## Problema A
Según el texto sobre Carlos Rojas, ¿qué editorial publicó Puñeta, la Españeta?
## Problema B
Reproduce el fragmento del texto sobre Carlos Rojas desde "El último libro" hasta "Más una conclusión.".

## Texto
********

Mary Luz Bodineau entrevista a Carlos Rojas

La gran parodia de España: la Españeta

El último libro de Carlos Rojas, en el que confluyen las cuatro grandes corrientes por las que ha discurrido su obra: la del ensayista, la del crítico -de arte y literario-, la del historiador y la del creador, lleva un título que no da cuenta exacta de su contenido: Puñeta, la Españeta (Flor del Viento Ediciones, Barcelona, 2000), que hace pensar en una especie de Celtiberia Show o algo de ese estilo, cuando en realidad contiene dieciséis largas y profundísimas misivas a cuatro jefes de Estado (Juan Carlos I, Francisco Franco, Estanislao Figueras y Alcalá Zamora), cuatro dirigentes (Francesc Maciá, Sabino Arana, Alejandro Lerroux y Pablo Iglesias), cuatro profetas (Mestre de Sant Climent de Taüll, Miguel de Unamuno, Ortega y Gasset y Antonio Machado) y cuatro creadores (Picasso, García Lorca, Dalí y Valle Inclán). Más una conclusión.

********

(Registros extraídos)
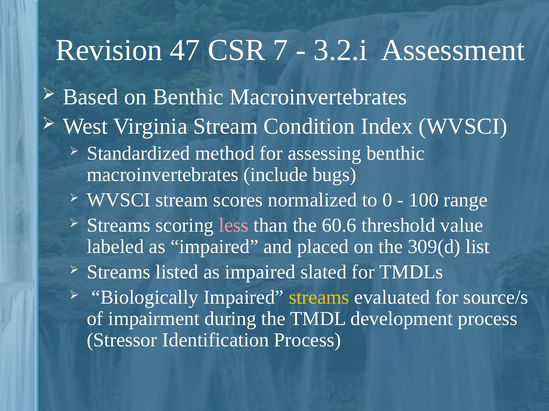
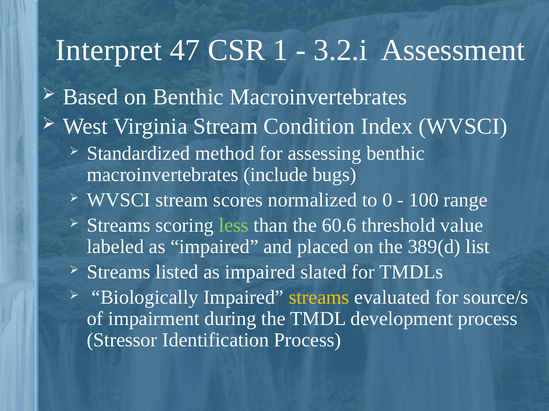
Revision: Revision -> Interpret
7: 7 -> 1
less colour: pink -> light green
309(d: 309(d -> 389(d
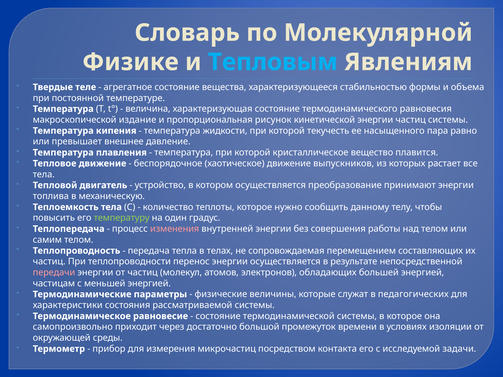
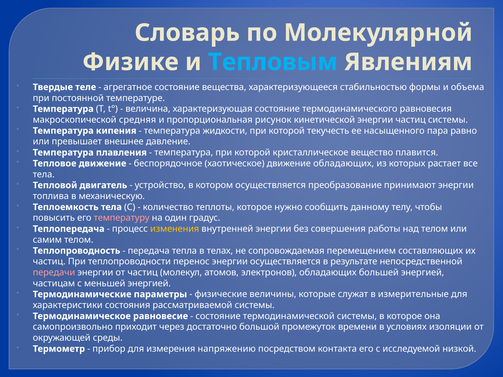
издание: издание -> средняя
движение выпускников: выпускников -> обладающих
температуру colour: light green -> pink
изменения colour: pink -> yellow
педагогических: педагогических -> измерительные
микрочастиц: микрочастиц -> напряжению
задачи: задачи -> низкой
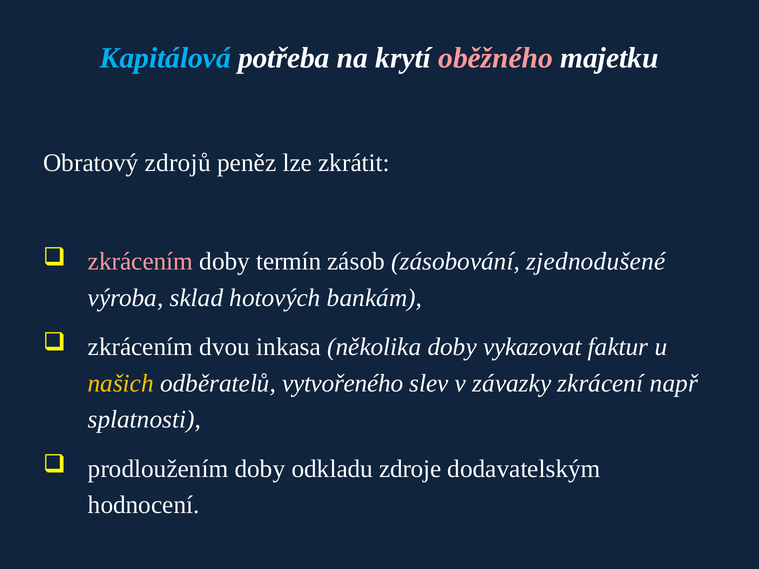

********

## Solución A
Flor del Viento Ediciones.

## Solución B
El último libro de Carlos Rojas, en el que confluyen las cuatro grandes corrientes por las que ha discurrido su obra: la del ensayista, la del crítico -de arte y literario-, la del historiador y la del creador, lleva un título que no da cuenta exacta de su contenido: Puñeta, la Españeta (Flor del Viento Ediciones, Barcelona, 2000), que hace pensar en una especie de Celtiberia Show o algo de ese estilo, cuando en realidad contiene dieciséis largas y profundísimas misivas a cuatro jefes de Estado (Juan Carlos I, Francisco Franco, Estanislao Figueras y Alcalá Zamora), cuatro dirigentes (Francesc Maciá, Sabino Arana, Alejandro Lerroux y Pablo Iglesias), cuatro profetas (Mestre de Sant Climent de Taüll, Miguel de Unamuno, Ortega y Gasset y Antonio Machado) y cuatro creadores (Picasso, García Lorca, Dalí y Valle Inclán). Más una conclusión.